**Task prompt**. Each line in these records that contains "fill" counts once. Give the number only.

**Stored data**.

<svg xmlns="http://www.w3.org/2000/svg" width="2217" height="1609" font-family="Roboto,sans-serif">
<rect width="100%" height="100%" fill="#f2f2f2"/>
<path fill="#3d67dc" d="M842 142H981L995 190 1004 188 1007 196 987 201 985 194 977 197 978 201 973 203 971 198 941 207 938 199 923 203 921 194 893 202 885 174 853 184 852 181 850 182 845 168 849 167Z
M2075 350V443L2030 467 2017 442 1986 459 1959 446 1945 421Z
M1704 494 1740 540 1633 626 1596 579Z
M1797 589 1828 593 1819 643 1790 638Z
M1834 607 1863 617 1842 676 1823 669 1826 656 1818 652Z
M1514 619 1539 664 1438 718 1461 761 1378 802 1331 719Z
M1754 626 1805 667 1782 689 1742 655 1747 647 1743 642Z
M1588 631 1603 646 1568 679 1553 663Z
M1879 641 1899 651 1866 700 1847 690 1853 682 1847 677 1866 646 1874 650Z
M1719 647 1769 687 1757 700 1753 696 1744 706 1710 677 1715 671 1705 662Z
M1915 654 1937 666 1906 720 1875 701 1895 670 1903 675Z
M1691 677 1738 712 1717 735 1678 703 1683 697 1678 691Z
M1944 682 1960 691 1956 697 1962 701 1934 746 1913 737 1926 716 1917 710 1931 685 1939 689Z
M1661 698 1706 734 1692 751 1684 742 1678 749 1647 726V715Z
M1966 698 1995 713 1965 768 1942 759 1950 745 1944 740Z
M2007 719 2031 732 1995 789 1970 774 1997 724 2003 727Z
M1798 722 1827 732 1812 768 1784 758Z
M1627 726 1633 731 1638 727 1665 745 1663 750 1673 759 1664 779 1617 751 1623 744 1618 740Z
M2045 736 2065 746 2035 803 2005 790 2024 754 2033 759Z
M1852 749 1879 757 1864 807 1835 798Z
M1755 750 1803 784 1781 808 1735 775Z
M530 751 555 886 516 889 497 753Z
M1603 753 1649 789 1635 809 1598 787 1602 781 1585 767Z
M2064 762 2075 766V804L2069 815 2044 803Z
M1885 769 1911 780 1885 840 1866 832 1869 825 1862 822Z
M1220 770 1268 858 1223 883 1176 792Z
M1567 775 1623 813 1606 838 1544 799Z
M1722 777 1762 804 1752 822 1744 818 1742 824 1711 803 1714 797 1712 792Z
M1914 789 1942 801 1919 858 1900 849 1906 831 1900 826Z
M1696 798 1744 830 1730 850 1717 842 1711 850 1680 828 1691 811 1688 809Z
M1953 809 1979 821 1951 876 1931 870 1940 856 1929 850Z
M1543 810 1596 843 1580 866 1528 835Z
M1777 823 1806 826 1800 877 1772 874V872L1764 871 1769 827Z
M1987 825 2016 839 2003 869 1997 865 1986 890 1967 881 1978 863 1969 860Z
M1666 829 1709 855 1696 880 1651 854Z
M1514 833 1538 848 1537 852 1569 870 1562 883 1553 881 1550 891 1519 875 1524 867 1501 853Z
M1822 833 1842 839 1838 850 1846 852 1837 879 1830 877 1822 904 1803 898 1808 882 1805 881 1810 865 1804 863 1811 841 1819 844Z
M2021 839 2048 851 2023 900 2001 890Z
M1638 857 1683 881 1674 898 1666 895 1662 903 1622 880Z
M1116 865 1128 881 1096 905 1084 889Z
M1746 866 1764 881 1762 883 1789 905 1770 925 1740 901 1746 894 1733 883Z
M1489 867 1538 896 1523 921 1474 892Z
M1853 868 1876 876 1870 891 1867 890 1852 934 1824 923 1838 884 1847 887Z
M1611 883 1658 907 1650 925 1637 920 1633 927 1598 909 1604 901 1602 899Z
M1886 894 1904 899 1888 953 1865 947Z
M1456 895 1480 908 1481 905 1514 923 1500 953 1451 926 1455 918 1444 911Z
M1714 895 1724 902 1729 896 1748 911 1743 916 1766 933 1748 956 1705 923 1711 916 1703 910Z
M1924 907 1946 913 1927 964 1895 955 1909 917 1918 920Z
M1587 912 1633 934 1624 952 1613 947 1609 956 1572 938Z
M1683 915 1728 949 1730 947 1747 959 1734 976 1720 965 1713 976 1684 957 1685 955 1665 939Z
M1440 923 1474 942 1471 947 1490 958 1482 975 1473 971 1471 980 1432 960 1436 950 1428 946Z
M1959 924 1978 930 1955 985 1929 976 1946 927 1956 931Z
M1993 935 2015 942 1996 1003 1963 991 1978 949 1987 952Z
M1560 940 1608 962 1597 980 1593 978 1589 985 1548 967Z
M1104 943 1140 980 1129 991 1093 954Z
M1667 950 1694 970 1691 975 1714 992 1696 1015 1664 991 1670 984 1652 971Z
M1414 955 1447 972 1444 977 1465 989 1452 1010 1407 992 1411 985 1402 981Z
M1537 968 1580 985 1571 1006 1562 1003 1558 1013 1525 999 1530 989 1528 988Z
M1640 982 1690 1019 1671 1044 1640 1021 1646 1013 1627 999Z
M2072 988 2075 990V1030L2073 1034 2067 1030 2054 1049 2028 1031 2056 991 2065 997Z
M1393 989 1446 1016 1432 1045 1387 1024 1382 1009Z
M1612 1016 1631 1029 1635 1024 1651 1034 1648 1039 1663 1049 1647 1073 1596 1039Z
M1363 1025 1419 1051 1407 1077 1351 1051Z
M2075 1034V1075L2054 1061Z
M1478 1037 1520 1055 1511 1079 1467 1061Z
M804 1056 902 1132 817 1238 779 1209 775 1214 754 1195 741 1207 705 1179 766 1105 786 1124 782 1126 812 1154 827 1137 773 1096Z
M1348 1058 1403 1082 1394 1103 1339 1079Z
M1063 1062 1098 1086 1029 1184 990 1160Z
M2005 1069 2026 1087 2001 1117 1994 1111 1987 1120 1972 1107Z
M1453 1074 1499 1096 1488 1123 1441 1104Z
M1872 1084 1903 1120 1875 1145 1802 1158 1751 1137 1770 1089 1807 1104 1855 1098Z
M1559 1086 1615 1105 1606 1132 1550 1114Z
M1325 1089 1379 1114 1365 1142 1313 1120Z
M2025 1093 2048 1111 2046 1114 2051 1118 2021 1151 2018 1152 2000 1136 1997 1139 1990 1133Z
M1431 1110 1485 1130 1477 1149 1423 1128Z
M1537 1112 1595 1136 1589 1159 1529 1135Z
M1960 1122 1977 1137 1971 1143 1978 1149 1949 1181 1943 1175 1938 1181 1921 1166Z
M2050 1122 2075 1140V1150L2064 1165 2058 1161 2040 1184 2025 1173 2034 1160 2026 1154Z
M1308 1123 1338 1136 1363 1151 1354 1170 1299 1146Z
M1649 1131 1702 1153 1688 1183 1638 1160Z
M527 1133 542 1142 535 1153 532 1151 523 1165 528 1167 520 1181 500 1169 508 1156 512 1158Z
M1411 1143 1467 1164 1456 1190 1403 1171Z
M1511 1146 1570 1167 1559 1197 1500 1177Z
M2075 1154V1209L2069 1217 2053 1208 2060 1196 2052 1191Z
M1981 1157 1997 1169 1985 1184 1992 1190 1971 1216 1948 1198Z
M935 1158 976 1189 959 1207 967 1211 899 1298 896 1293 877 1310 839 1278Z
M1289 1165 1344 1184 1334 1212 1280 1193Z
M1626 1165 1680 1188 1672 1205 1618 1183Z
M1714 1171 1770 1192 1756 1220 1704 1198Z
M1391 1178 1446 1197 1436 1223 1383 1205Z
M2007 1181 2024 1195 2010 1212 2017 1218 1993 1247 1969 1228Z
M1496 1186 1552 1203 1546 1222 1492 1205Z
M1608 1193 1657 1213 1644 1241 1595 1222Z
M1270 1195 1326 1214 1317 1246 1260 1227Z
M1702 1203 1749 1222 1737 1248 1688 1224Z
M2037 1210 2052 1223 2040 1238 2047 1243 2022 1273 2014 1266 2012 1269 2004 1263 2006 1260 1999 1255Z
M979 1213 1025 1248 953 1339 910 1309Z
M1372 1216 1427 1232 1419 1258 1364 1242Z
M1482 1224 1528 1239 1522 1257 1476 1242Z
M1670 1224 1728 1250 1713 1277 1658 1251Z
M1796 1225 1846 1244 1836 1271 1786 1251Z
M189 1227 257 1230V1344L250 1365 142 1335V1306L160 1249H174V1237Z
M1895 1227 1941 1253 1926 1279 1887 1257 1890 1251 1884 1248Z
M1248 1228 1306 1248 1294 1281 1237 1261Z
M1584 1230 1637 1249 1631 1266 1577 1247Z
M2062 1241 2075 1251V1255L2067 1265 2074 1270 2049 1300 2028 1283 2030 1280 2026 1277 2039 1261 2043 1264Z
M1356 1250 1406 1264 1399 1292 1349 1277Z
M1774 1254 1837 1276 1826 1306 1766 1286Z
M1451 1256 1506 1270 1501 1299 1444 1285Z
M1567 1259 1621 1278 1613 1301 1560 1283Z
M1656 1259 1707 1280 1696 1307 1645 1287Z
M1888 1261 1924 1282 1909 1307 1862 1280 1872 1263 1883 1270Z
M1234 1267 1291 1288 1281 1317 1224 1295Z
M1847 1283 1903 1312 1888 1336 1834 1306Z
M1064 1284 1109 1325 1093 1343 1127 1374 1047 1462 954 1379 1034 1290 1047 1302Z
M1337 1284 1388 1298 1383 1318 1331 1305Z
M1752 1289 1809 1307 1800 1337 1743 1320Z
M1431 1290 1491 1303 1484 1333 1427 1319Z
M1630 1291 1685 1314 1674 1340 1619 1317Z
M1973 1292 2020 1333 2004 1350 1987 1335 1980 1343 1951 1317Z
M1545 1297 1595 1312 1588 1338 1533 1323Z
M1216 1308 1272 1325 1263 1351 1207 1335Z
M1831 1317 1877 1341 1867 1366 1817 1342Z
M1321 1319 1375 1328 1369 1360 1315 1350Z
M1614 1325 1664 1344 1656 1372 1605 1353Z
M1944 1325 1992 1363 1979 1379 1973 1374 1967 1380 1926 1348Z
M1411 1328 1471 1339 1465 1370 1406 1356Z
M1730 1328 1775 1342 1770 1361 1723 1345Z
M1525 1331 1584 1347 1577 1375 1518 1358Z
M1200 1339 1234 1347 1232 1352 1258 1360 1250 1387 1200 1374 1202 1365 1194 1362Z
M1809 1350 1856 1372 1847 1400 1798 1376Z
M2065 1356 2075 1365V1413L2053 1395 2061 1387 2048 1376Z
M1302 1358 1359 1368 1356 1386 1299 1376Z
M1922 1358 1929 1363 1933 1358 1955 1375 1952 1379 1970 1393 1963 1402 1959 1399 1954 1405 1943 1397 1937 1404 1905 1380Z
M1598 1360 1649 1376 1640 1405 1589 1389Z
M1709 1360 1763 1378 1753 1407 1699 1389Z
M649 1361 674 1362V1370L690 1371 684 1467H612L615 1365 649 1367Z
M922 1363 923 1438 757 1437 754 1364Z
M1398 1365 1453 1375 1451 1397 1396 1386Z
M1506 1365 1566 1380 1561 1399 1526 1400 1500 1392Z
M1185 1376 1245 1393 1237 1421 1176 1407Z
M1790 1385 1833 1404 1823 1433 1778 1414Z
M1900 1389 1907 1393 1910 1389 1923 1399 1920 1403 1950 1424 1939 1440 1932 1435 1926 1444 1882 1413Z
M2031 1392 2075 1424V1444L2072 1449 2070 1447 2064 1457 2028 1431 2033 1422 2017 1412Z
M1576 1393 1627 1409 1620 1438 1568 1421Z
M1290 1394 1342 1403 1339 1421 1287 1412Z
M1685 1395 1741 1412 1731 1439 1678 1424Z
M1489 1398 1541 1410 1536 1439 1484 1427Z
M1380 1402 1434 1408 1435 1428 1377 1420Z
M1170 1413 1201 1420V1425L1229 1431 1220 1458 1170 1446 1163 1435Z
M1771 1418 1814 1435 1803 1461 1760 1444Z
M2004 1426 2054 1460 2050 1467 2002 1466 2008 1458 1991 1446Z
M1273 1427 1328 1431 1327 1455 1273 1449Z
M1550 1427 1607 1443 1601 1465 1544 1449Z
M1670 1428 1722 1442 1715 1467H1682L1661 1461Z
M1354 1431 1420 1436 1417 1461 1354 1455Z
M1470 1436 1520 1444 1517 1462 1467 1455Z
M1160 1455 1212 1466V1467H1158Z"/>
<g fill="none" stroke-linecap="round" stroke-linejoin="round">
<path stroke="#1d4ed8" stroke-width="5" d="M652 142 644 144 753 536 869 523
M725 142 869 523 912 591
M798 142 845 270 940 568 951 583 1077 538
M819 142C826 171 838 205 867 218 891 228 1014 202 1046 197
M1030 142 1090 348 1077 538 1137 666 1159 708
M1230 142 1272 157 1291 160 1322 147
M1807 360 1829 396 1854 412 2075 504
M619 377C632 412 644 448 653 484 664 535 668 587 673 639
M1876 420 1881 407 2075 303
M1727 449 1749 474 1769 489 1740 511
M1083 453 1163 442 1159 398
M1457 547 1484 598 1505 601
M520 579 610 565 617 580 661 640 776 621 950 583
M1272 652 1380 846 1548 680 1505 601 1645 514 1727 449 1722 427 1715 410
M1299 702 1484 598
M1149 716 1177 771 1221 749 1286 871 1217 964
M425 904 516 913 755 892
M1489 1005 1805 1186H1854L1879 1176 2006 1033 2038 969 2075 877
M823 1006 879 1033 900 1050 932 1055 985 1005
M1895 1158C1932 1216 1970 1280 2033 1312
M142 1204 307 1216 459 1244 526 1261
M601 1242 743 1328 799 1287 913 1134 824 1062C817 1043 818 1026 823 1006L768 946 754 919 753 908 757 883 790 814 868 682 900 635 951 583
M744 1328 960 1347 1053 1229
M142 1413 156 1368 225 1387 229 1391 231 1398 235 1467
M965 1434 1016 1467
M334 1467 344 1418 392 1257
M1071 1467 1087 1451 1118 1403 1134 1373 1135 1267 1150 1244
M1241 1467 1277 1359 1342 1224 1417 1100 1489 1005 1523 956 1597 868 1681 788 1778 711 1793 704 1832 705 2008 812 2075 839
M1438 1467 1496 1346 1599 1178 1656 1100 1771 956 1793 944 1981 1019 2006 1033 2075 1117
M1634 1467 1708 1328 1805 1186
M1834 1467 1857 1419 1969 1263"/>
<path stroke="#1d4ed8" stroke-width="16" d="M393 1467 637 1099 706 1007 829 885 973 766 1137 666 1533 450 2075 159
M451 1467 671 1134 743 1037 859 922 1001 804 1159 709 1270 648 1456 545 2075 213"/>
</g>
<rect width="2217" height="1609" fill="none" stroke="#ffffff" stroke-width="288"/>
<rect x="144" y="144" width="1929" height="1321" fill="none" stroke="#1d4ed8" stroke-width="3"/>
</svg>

**The completed task**. 5